INSTRUCTIONS FOR THE TASK
Your task is to copy every line of the entries that holds the word "pyautogui".

EXCERPTED RECORDS
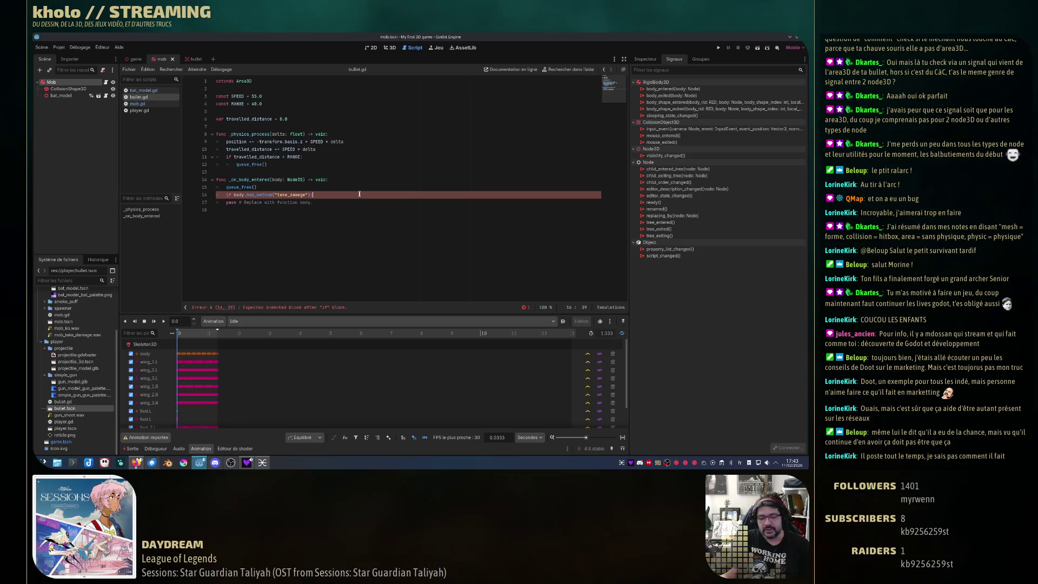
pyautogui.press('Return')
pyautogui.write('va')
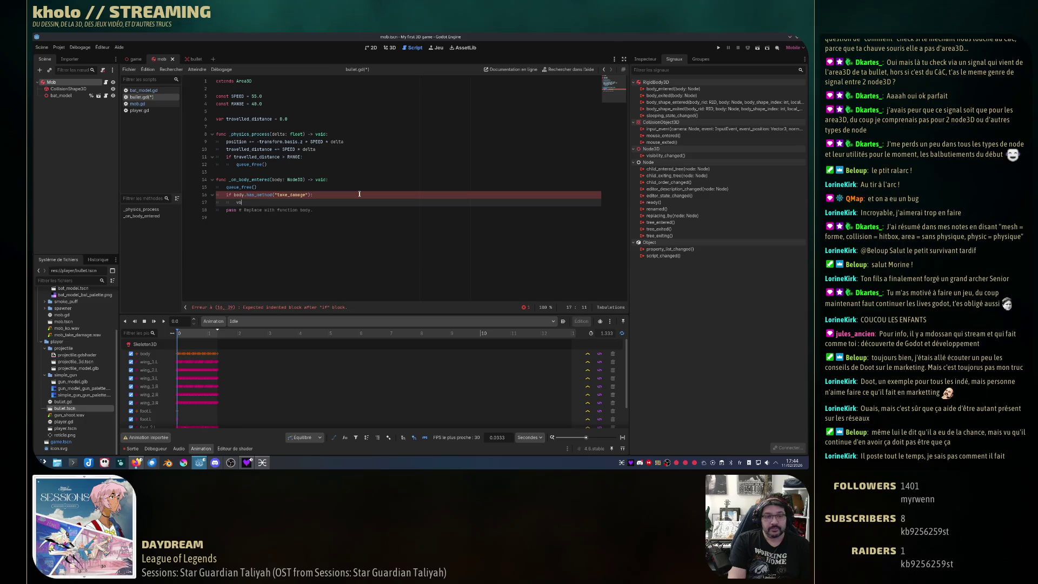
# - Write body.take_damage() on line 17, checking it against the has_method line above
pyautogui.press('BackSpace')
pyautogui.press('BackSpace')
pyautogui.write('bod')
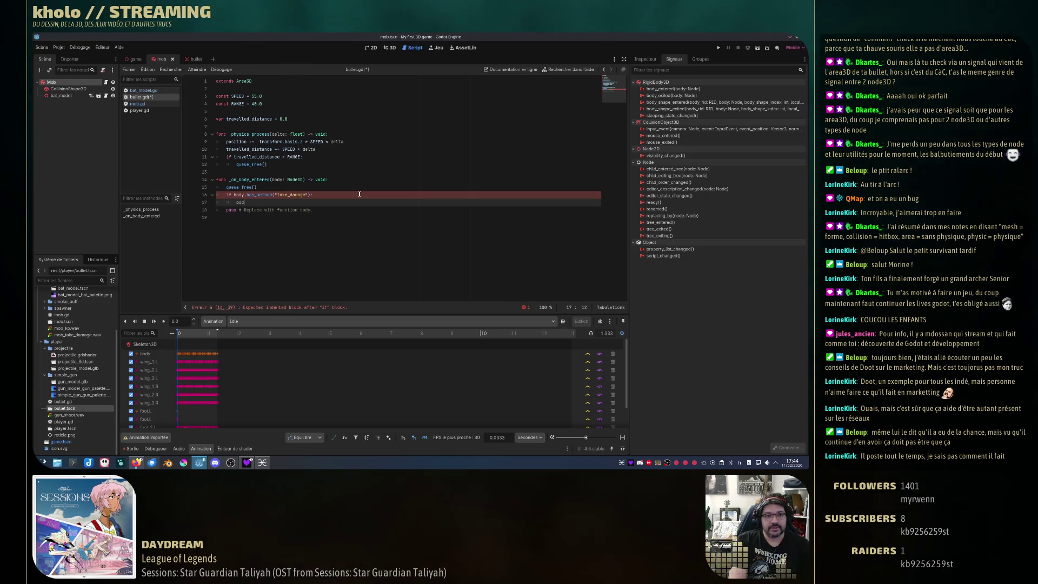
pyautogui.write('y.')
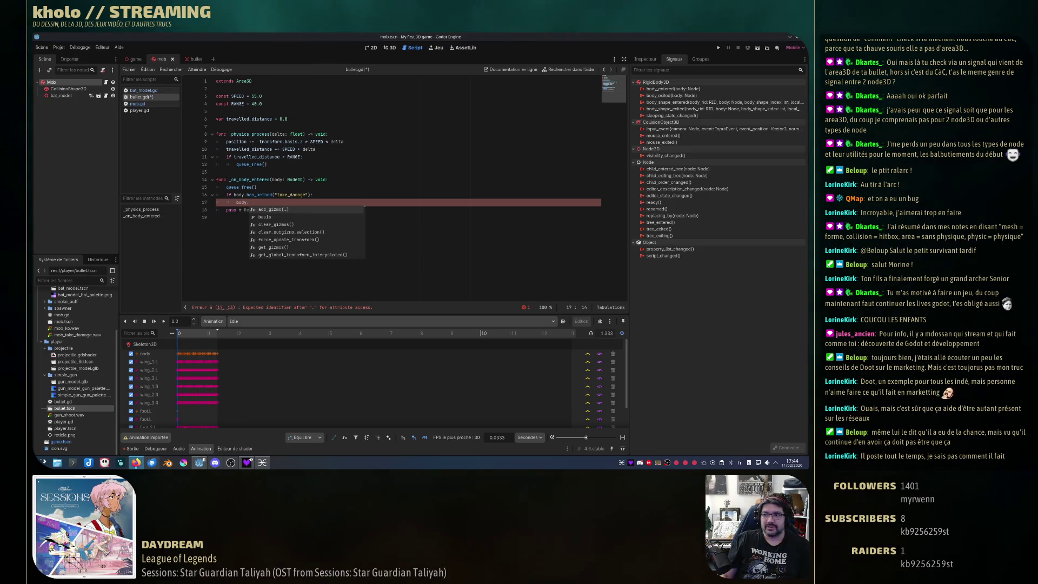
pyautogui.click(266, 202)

---

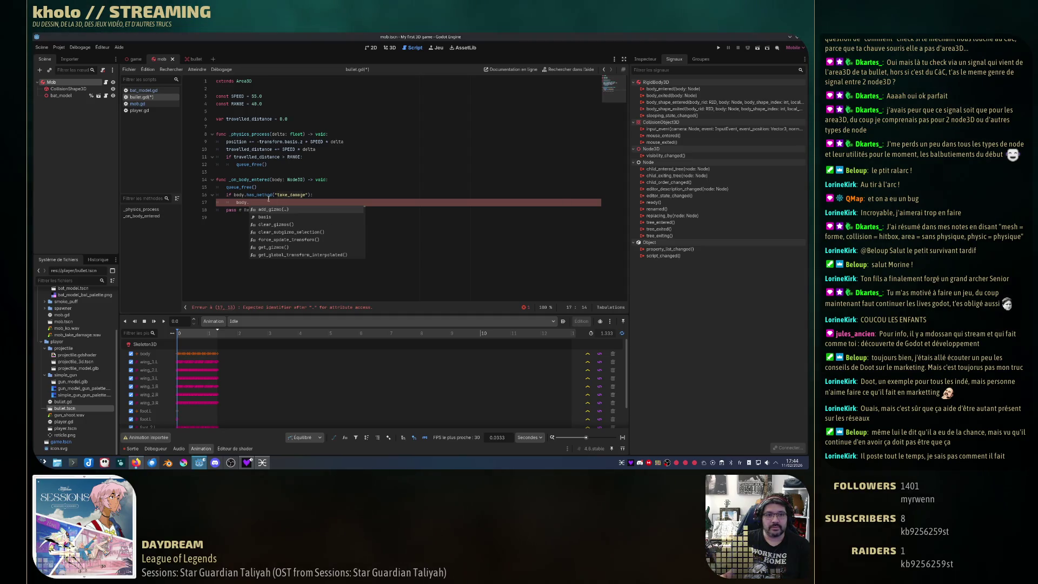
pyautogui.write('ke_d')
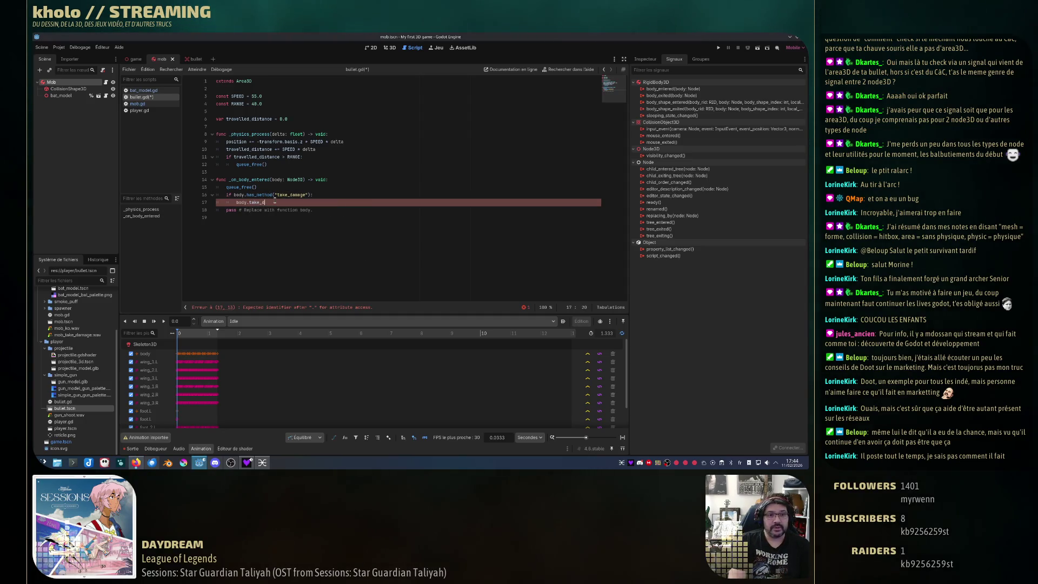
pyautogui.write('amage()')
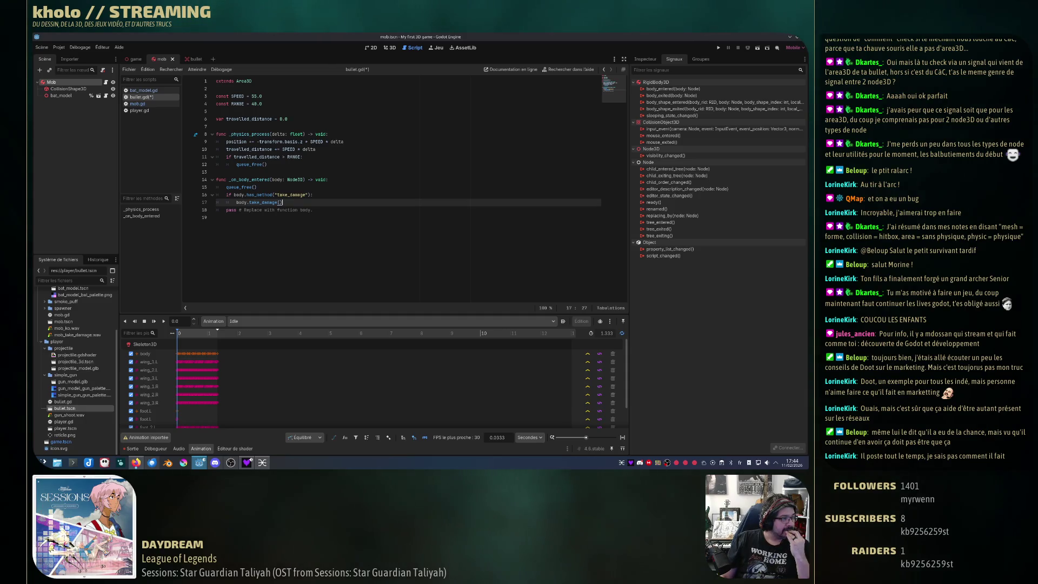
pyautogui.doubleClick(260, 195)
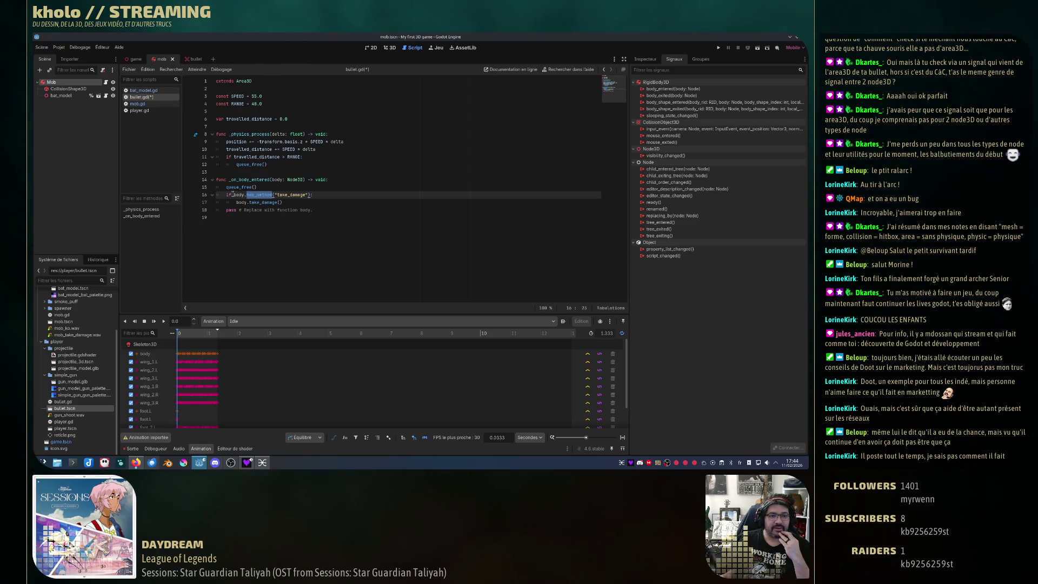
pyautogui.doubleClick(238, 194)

ANSWER FOR THE TASK
pyautogui.press('Return')
pyautogui.write('va')
pyautogui.press('BackSpace')
pyautogui.press('BackSpace')
pyautogui.write('bod')
pyautogui.write('y.')
pyautogui.click(266, 202)
pyautogui.write('ke_d')
pyautogui.write('amage()')
pyautogui.doubleClick(260, 195)
pyautogui.doubleClick(238, 194)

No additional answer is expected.